The Right to Be Forgotten: A Criminal’s Best Friend?
By now, you’ve likely heard about the the proposed EU regulation concerning the right to be forgotten. The drafters of the proposal expressed concern for social media users who have posted comments or photographs that they later regretted. Commissioner Reding explained: “If an individual no longer wants his personal data to be processed or stored by a data controller, and if there is no legitimate reason for keeping it, the data should be removed from their system.”
Proposed Article 17 provides:
[T]he data subject shall have the right to obtain from the controller the erasure of personal data relating to them and the abstention from further dissemination of such data, especially in relation to personal data which are made available by the data subject while he or she was a child, where one of the following grounds applies . . . .
Where the controller referred to in paragraph 1 has made the personal data public, it shall take all reasonable steps, including technical measures, in relation to data for the publication of which the controller is responsible, to inform third parties which are processing such data, that a data subject requests them to erase any links to, or copy or replication of that personal data. Where the controller has authorised a third party publication of personal data, the controller shall be considered responsible for that publication.
The controller shall carry out the erasure without delay, except to the extent that the retention of the personal data is necessary: (a) for exercising the right of freedom of expression in accordance with Article 80; (b) for reasons of public interest in the area of public health in accordance with Article 81; (c) for historical, statistical and scientific research purposes in accordance with Article 83; (d) for compliance with a legal obligation to retain the personal data by Union or Member State law to which the controller is subject . . . .
The right is explained in paragraphs 53 and 54 of the preamble in the Regulation:
Any person should have the right to have personal data concerning them rectified and a ‘right to be forgotten’ where the retention of such data is not in compliance with this Regulation. In particular, data subjects should have the right that their personal data are erased and no longer processed, where the data are no longer necessary in relation to the purposes for which the data are collected or otherwise processed, where data subjects have withdrawn their consent for processing or where they object to the processing of personal data concerning them or where the processing of their personal data otherwise does not comply with this Regulation. This right is particularly relevant, when the data subject has given their consent as a child, when not being fully aware of the risks involved by the processing, and later wants to remove such personal data especially on the Internet. . . . To strengthen the ‘right to be forgotten’ in the online environment, the right to erasure should also be extended in such a way that a controller who has made the personal data public should be obliged to inform third parties which are processing such data that a data subject requests them to erase any links to, or copies or replications of that personal data. To ensure this information, the controller should take all reasonable steps, including technical measures, in relation to data for the publication of which the controller is responsible. In relation to a third party publication of personal data, the controller should be considered responsible for the publication, where the controller has authorised the publication by the third party.

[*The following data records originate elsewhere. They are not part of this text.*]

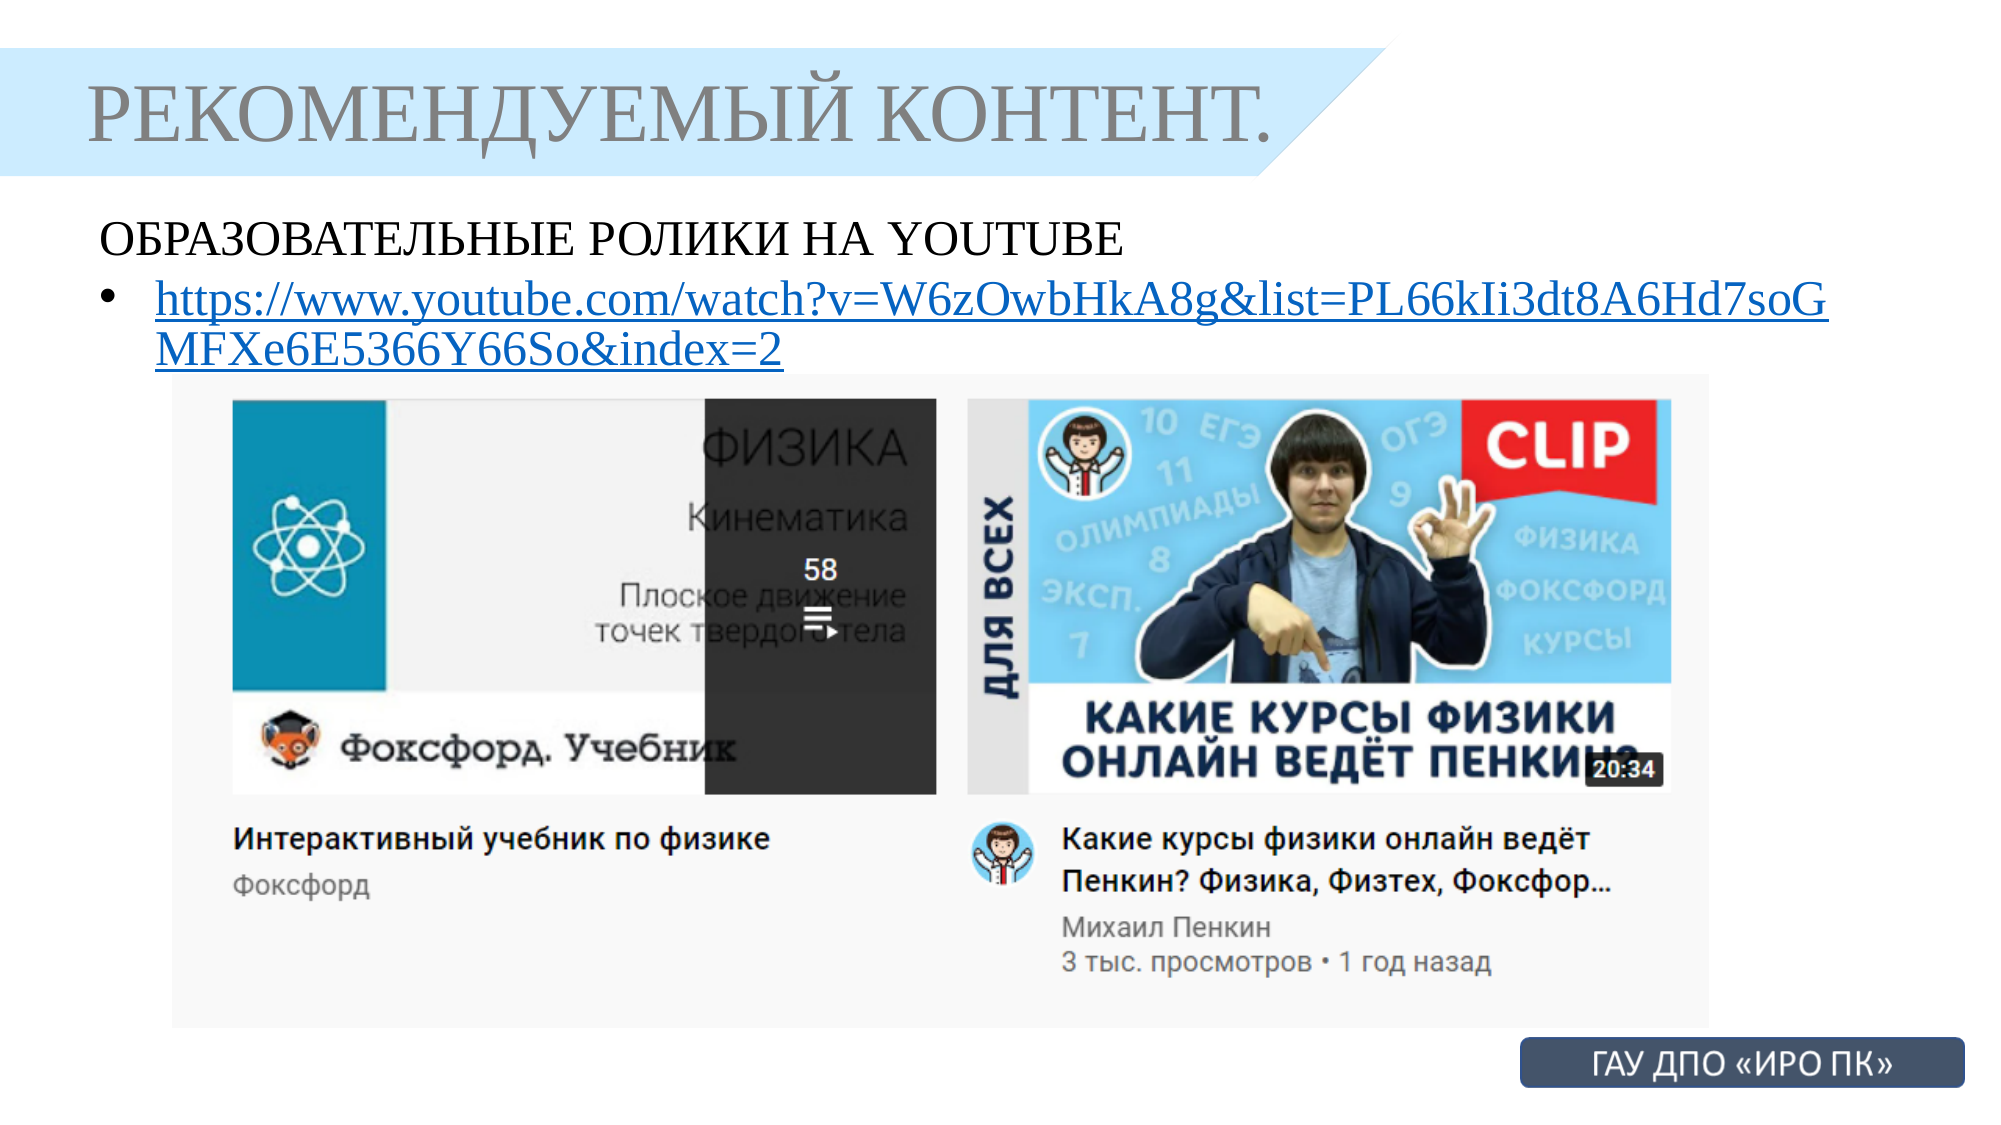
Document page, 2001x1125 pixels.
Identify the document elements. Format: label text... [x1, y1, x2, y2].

picture [172, 374, 1965, 1109]
title РЕКОМЕНДУЕМЫЙ КОНТЕНТ. [0, 48, 1249, 177]
text_box ОБРАЗОВАТЕЛЬНЫЕ РОЛИКИ НА YOUTUBE https://www.youtube.com/watch?v=W6zOwbHkA8g&list=PL66kIi3dt8A6Hd7soGMFXe6E5366Y66So&index=2 [84, 198, 1886, 454]
picture [1249, 31, 1403, 185]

There’s much to criticize here, from free speech concerns (as Professor and TNR journalist Jeffrey Rosen has argued that the right to be forgotten is pretty much the free speech problem of our time) to more prosaic practical ones of operationalizing this. For instance, what happens when someone requests deletion of an item that has been shared with a third party for advertising purposes? Does this require something like a clawback of data shared with third parties? All data controllers face penalties of up to 2 percent of their global income if they fail to remove photographs and other content that people have posted and then regretted. Criticizing the proposal, Google’s privacy chief pointed out that any material published online could be copied and re-published anywhere, so it is unreasonable of EU regulators to expect providers such as Facebook to keep control over those republished versions.
It is also worth considering its impact on law breakers. Might a cyber stalker who tormented someone with YouTube videos (let’s say the person threatened to kill the victim) be able to request the deletion of those videos just in time to ensure that they can’t be successfully prosecuted but after they’ve traumatized the victim? Might someone put up a Craigslist advertisement impersonating someone and suggesting their interest in rape, see this Wyoming case that led to the rape of a woman, and then request to delete it in time to escape responsibility and ensure the woman’s rape? The “right to be forgotten” seems like an extreme response to concerns about users putting up embarrassing pictures and comments. Not surprisingly perhaps, it does nothing for the person whose online reputations have been trashed and who face threats from anonymous posters and everything to protect the perpetrators who want to escape responsibility for the damage they cause.